COVID-19: US was a complete mess. Shocking. HK did ok.
HK and China- National Security Law. China is exerting its influence globally, forcefully. Quipping with the Trump US. Messy.
We have had many years of relative peace. World War ended in 1945, which was 75 years ago.
Tech rules the world these days- Amazon, Facebook, Google, Apple, Microsoft, Netflix, Tencent, Alibaba. And they have been targets for antitrust probes, misinformation, and national fights.
TikTok became the punching bag between the US and China. US said it would ban the app in the US. First ever.
This year is the election year. Trump is up for his second term. Biden teams up with Kamala Harris.
HK cancelled its legco election, because of the pandemic. It is annoying because the pan-democratic folks have the momentum to win the majority.
The NBA paused, and now have resumed. They are inside a bubble in Disneyland.
9 year old + 2.5 year old.
Belcher’s for a year now. Love it. Very grateful.
New site of our school almost complete. It is beautiful.
Wife now has a room to work in.
She could eat and lead better.
I get to hug her almost every morning.
⭐️I still feel very bad about what happened. At the same time, I am forever grateful that she stuck with me. This, is the most vivid reminder of the feeling and power of love.
I am on my own, running enliven works.
It has been a failure, which I am ok with at this moment.
I am on a newsletter binge.
I have a unified idea of who I am online. I am happy with it.
I exercise every other day, either at home doing bodyweight workout, or at the gym.
I have gained 4KG in the last 6 months.
It was because of a mental health episode – binge eating.
I am taking 50mg of lamictal and 20 mg of Fluoxetine.
I am happy with my mental condition. It’s stable at this moment.
Ups and downs still exist, but in general I have a better handle of it at this moment.
I am almost done with my dive into philosophy. The feeling of “there is nothing new under the sky” is strong.
I strongly feel it is time to create.
I don’t eat as strict anymore. Almost some bread everyday.
I do recognise and notice how good my life is- healthy immediate family (physically and mentally), mom is alive. I have enough money.
I am looking for a job, because we are burning 40,000 (second mortgage to support the school) + 40,000 monthly expenses. My own gig doesn’t make enough to support it.

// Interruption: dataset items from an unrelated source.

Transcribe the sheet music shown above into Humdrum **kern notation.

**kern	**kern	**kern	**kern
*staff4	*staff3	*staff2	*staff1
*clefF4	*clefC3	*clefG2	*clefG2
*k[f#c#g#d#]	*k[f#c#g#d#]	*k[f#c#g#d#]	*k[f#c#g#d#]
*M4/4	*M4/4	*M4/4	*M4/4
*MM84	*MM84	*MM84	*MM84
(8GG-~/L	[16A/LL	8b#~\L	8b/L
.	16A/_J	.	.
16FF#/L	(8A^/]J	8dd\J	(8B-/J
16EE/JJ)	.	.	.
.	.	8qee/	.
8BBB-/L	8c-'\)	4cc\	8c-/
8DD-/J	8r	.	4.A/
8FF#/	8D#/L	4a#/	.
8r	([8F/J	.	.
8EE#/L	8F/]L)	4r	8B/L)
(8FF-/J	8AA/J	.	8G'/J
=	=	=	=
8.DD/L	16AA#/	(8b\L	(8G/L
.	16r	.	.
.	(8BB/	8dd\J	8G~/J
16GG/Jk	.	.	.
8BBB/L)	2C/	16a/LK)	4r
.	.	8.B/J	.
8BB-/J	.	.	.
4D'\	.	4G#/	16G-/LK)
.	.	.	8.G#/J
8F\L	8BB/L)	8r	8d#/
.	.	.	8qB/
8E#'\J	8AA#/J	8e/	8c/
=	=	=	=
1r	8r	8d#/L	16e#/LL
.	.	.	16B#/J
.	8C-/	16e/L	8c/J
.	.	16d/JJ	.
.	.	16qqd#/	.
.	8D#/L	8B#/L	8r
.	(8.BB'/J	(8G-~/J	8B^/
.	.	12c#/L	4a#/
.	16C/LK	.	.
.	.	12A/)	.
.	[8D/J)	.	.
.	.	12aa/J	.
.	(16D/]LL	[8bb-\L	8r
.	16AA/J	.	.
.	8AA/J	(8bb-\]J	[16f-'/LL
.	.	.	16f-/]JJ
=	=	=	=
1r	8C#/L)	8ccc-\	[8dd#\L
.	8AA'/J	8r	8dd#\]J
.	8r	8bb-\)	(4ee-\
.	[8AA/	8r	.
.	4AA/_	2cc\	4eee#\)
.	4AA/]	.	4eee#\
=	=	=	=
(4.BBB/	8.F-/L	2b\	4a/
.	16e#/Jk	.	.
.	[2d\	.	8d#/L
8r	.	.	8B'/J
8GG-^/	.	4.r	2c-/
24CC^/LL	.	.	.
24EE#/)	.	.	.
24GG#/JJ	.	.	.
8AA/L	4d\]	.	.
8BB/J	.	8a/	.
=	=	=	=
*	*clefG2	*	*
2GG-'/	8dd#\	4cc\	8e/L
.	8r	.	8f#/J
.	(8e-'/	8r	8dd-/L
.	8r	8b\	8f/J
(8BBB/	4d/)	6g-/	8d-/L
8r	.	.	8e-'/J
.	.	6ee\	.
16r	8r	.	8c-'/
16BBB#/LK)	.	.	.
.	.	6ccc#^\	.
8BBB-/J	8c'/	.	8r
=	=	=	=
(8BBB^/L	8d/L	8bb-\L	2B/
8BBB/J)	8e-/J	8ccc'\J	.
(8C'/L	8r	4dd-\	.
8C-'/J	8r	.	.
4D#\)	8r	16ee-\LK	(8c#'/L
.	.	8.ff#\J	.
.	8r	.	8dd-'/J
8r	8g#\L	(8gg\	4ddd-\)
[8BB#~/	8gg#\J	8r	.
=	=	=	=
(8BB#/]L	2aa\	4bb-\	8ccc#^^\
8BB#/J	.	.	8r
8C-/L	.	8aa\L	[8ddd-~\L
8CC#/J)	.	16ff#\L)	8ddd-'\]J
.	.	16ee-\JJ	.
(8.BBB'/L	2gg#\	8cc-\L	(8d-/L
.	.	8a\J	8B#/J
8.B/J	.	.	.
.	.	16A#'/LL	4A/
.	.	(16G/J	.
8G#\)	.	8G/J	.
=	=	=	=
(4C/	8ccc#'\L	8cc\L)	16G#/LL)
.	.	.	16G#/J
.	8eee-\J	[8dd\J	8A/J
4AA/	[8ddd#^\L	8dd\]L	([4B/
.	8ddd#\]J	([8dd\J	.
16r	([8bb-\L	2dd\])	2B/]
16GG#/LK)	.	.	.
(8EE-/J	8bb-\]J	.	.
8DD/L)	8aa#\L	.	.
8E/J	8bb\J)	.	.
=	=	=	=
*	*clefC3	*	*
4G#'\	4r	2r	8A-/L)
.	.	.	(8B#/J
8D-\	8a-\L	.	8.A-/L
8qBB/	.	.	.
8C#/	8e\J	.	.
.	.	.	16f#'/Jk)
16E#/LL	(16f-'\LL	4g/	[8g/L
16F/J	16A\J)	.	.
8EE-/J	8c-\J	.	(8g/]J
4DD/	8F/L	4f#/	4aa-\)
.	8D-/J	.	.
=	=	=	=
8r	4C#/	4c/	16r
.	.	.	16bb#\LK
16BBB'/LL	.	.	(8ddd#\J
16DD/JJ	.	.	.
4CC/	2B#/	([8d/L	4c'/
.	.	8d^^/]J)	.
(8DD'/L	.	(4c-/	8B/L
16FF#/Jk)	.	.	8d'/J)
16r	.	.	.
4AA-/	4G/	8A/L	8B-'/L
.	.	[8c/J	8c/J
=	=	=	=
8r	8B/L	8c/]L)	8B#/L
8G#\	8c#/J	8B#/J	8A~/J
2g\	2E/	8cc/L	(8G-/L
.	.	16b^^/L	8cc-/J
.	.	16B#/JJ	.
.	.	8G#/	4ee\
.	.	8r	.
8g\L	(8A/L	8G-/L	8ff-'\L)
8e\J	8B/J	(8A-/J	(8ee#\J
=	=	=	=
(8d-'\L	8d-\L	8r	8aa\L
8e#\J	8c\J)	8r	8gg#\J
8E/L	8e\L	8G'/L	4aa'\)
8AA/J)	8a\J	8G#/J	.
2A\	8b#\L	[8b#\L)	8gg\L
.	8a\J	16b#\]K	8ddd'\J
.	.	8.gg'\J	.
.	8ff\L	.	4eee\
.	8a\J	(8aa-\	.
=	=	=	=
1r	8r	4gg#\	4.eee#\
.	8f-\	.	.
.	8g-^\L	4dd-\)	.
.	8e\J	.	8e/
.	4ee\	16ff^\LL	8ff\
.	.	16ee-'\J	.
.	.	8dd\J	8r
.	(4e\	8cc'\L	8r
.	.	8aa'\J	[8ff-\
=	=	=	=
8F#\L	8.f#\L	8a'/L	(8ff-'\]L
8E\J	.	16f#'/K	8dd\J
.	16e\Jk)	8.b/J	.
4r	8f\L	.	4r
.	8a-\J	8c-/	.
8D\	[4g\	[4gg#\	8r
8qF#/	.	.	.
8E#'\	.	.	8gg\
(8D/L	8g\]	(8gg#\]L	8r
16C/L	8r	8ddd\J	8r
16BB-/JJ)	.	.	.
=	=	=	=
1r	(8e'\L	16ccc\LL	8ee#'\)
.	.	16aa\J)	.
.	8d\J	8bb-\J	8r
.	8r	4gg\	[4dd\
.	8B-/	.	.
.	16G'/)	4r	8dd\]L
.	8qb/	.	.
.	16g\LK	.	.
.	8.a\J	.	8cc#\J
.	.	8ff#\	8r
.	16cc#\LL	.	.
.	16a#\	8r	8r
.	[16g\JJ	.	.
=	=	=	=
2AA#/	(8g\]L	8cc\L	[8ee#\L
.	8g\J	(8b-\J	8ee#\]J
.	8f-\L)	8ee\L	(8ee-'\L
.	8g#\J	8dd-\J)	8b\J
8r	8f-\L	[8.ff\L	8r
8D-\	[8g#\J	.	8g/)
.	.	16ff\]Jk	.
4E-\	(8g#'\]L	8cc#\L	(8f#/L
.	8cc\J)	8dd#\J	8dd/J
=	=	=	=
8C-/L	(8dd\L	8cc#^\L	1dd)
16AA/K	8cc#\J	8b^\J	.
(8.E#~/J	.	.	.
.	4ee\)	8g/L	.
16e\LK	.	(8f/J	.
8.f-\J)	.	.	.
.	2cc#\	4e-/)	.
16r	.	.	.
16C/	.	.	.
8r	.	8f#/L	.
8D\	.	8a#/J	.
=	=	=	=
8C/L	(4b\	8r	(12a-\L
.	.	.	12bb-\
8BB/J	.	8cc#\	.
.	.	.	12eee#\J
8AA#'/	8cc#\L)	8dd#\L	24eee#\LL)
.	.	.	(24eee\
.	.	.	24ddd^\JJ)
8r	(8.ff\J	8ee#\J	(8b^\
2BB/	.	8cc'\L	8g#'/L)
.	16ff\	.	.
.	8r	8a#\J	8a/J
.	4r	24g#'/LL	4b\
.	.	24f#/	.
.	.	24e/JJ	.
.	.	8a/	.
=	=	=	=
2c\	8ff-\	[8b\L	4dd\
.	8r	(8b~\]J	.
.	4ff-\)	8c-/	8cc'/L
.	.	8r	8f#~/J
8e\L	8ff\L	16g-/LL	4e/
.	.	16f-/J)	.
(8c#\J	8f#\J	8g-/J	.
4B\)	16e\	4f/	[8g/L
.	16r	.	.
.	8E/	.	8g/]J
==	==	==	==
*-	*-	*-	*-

Job search has been very slow. I felt anxious I still got rejected as often as before. My title at Apple was BD manager. I am looking for VP GM roles in tech, sportswear, lifestyle brands, new tech startups.
I meditate every day for 20-40 minutes using Sam Harris’ app.
I have been more aware of the idea of “consciousness and its content” more often.
I find it very helpful to be less attached to most things.
I am using theBrain to put my thoughts together.
The path I am on right now is communication, which I call “Cassandra.”
I feel I have found something looming. It is around the edges of how we communicate, and then live a better life. It’s broad and vague. But I am seeing an anchor for my otherwise very random thoughts.
My goal was to be useful in the mental health world by 50.
My current personal philosophy: be useful, do good work. Becoming clearer, and “oh wow.”
These are “characteristics” I want to “work diligently” on- compassion, grit (purpose, patience, perseverance), curiosity, humility, appreciation of beauty and excellence.
I am working on relaxing and taking breaks.
Overall, I feel grateful. I am in a good place. Thank you.